Estimates suggest that India’s debt-to-GDP may inch towards 80 percent.
Ratings agency Moody’s Investors Service pegs it at 80.5 percent in FY21 compared to 72.3 percent in FY20, according to a note dated May 7. Fitch Ratings estimates it at 77 percent this year. A further increase in this ratio will mean wider gap between India and other countries rated in BBB category. The median debt for BBB-rated sovereigns is at about 42 percent.
India’s sovereign debt-to-GDP ratio is also now higher than most emerging markets, Credit Suisse said in a report dated May 13. With barely any GDP growth this year, debt-to-GDP is likely to rise substantially in India, Neelkanth Mishra, India equity strategist at Credit Suisse, said in the report.
It is this increase that could possibly become a trigger for a reassessment on India’s ratings, cautioned Nomura Global Market Research, which expects the debt-to-GDP ratio to rise to 75-80 percent this year.
A Long Road Back
Should the debt-to-GDP ratio rise to near about 80 percent, the road to bringing it back down to sustainable levels will be a long one.
The NK Singh Committee, which reviewed India’s Fiscal Responsibility And Budget Management Act in 2017, had suggested using the debt-to-GDP ratio as the primary target for fiscal policy. It had recommended that the ratio, which stood at 70 percent in 2017, be brought down to 60 percent by 2023.
If India’s debt-to-GDP rises to near about 85 percent, it could take nearly 10 years to bring it back down by 10 percentage points if the nation sees nominal growth of over 10 percent, Mishra said in his report. Slower growth would drag out the process.
Debt-to-GDP sustainability depends on the denominator as much as it does on the numerator. If primary deficit is maintained close to zero (0.4 percent of GDP each currently at centre and state), lower rates can help substantially. But the trajectory changes meaningfully with growth; that has to be the top priority for the government.Neelkanth Mishra, India Equity Strategist, Credit Suisse
Equally, higher borrowing costs would mean a longer trajectory of bringing down the country debt-to-GDP ratio.
Contingent Liabilities Also Rising
It is not just direct government debt which is estimated to rise. India’s contingent liabilities, which include guarantees by the government, are also set to rise.
As part of a Rs 20-lakh-crore economic support package, the government has decided to provide 100 percent guarantee to Rs 3 lakh crore in SME loans. This will mean a sharp rise in the guarantees provided in FY21.
According to budget documents, the government provided Rs 77,727.8 crore in guarantees in FY19 and Rs 52,518 crore in guarantees until Jan. 10, 2020.
The FRBM Act prescribes a ceiling of 0.5 percent of GDP for incremental guarantees in a year. In FY19, new government guarantees amounted to 0.41 percent of GDP. They were estimated at 0.25 percent of the budget in FY20.

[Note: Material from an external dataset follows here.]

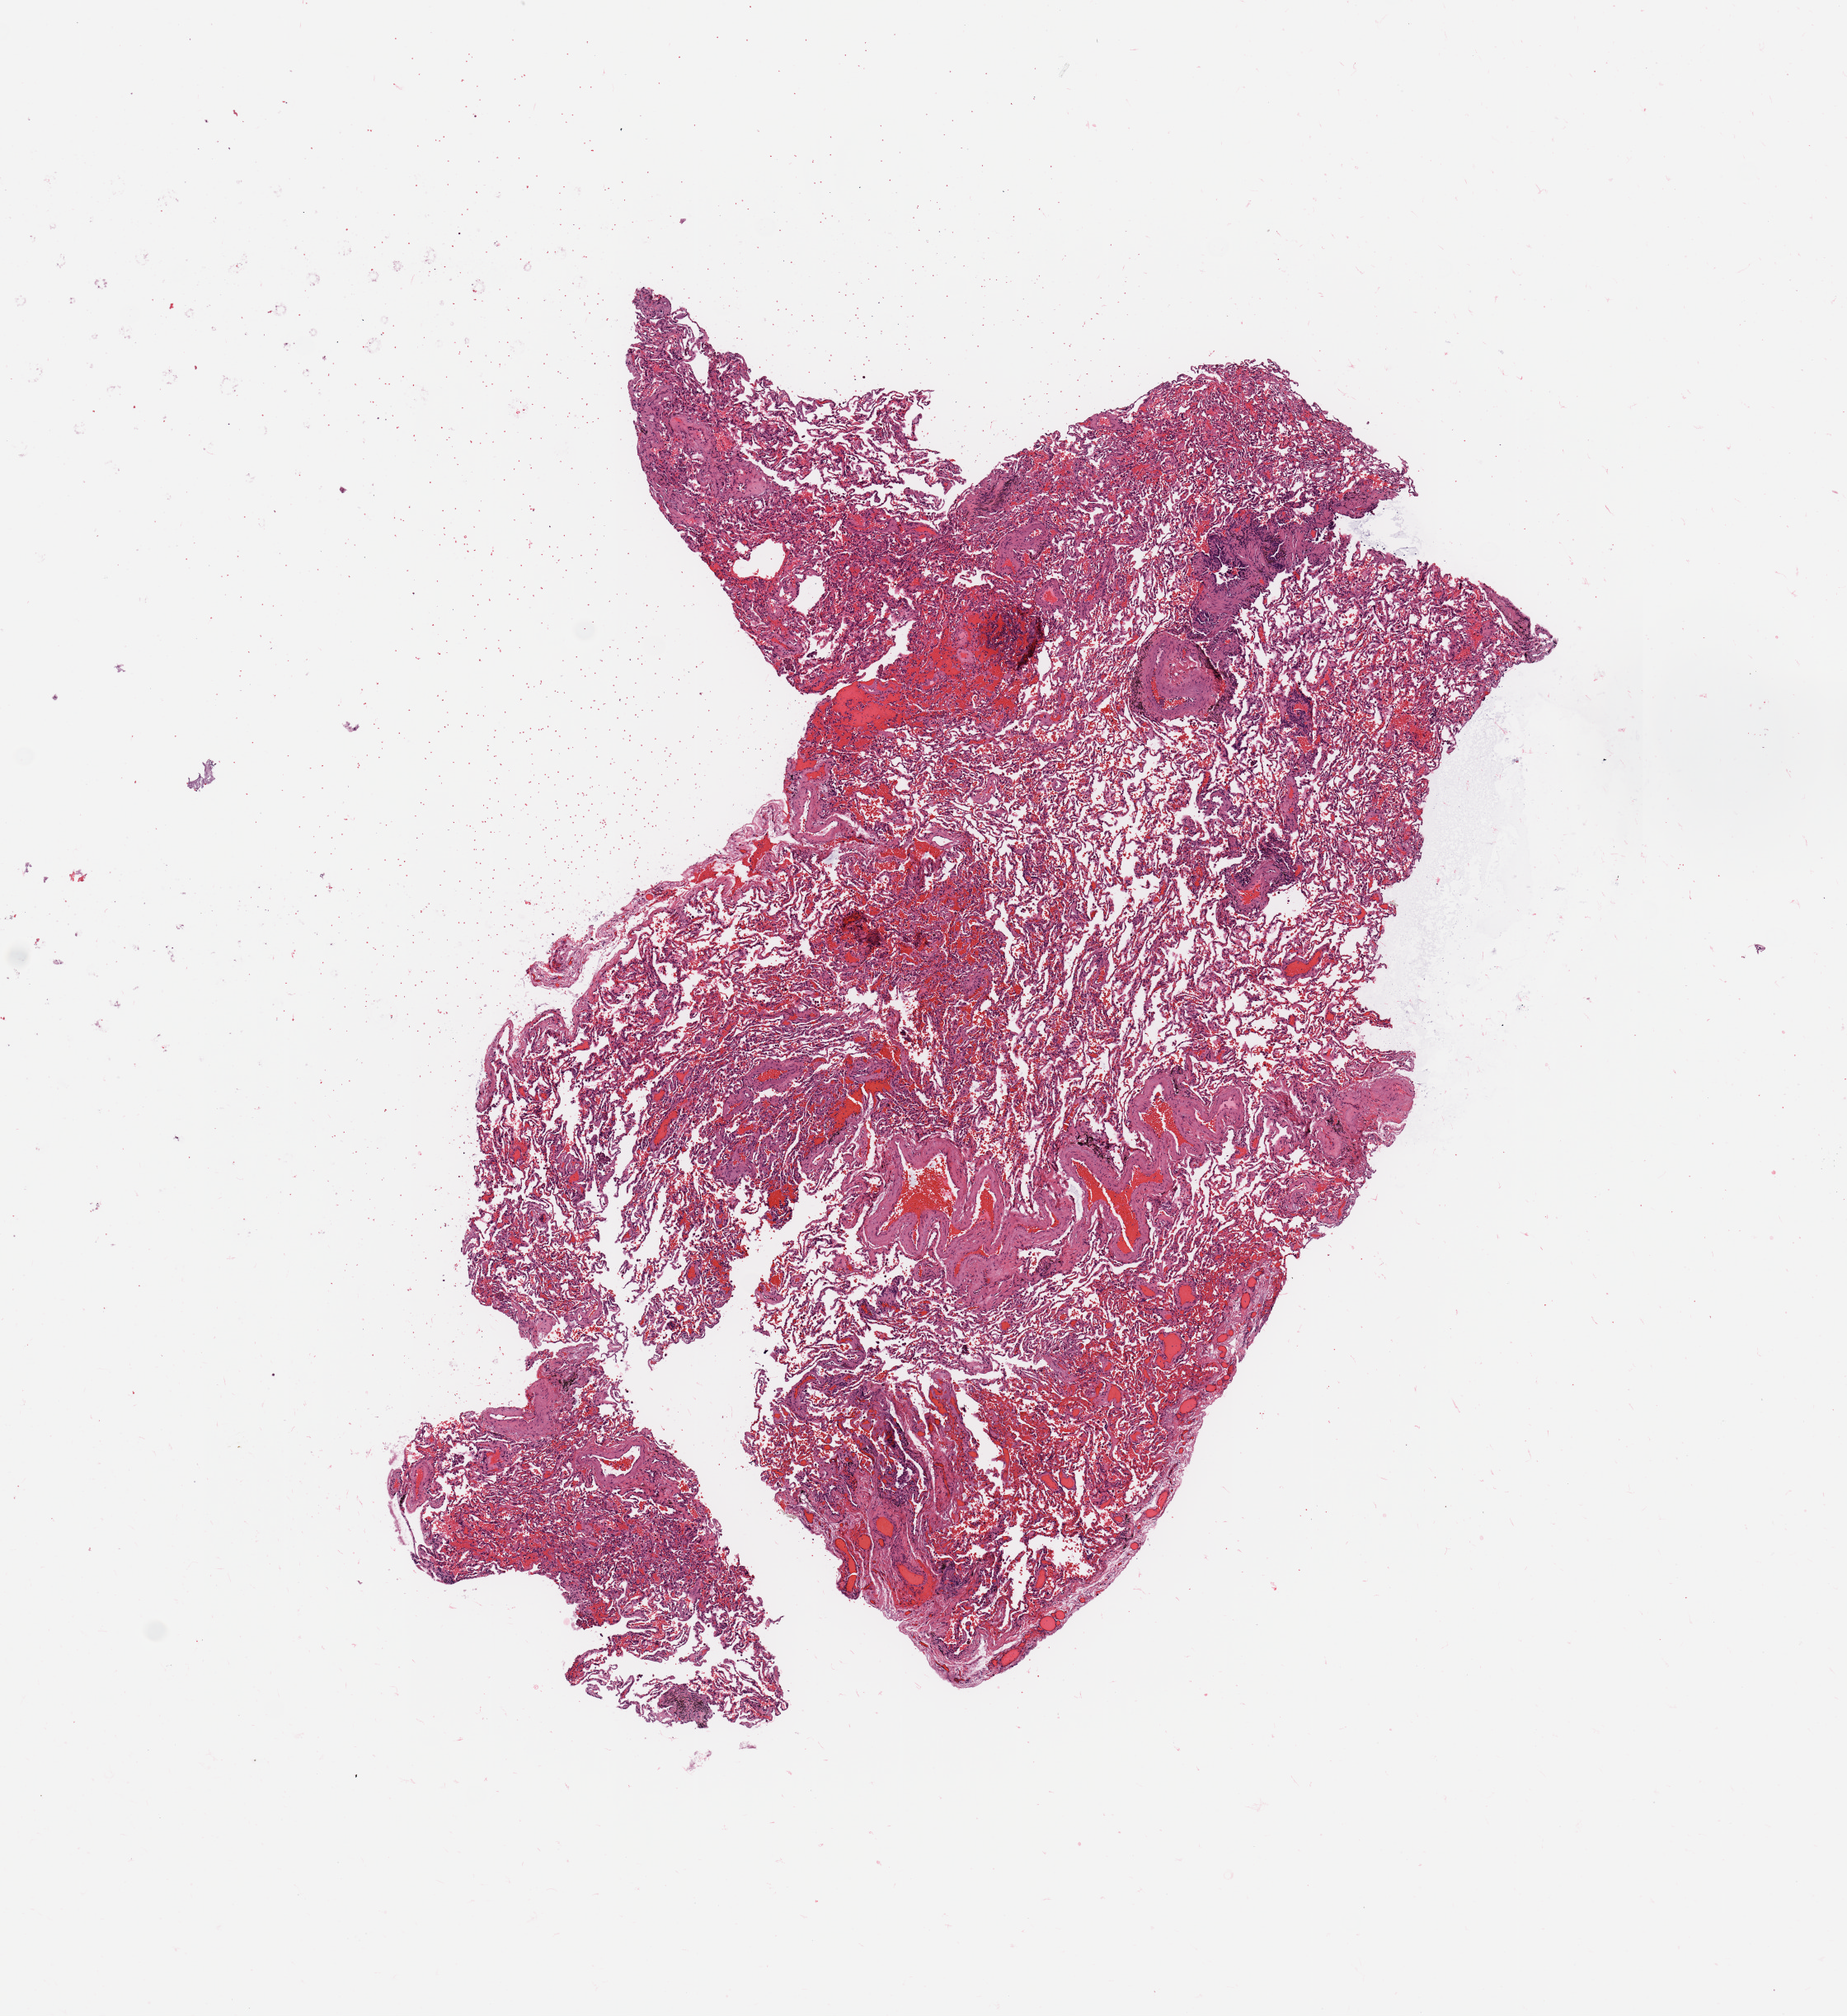
Digitized H&E-stained tissue section (whole slide) — a low-resolution overview of the entire scanned area, about 8.9 x 9.7 mm (slide scanned at 20x), normal (non-tumour) tissue sample, sampled site: lung. 71-year-old male patient.
* this section: normal (non-tumour) tissue from the same patient
* patient diagnosis: Adenocarcinoma, NOS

For this year, this target will be breached.
Like in other years, this year, too, the government will guarantee several other loans apart from the MSME loans, said Govinda Rao, chief economic adviser at Brickwork Ratings, who was a member of the Fourteenth Finance Commission. In order to ensure that crystallisation of these guarantees does not hit the government suddenly, a certain amount of funds is set aside in the “Guarantee Redemption Fund”, Rao said. The government, however, may not need to make these provisions immediately, he said.
As per Nomura, other contingent liabilities, such as any additional recapitalisation needs for government-owned banks, could also add up during the course of the year.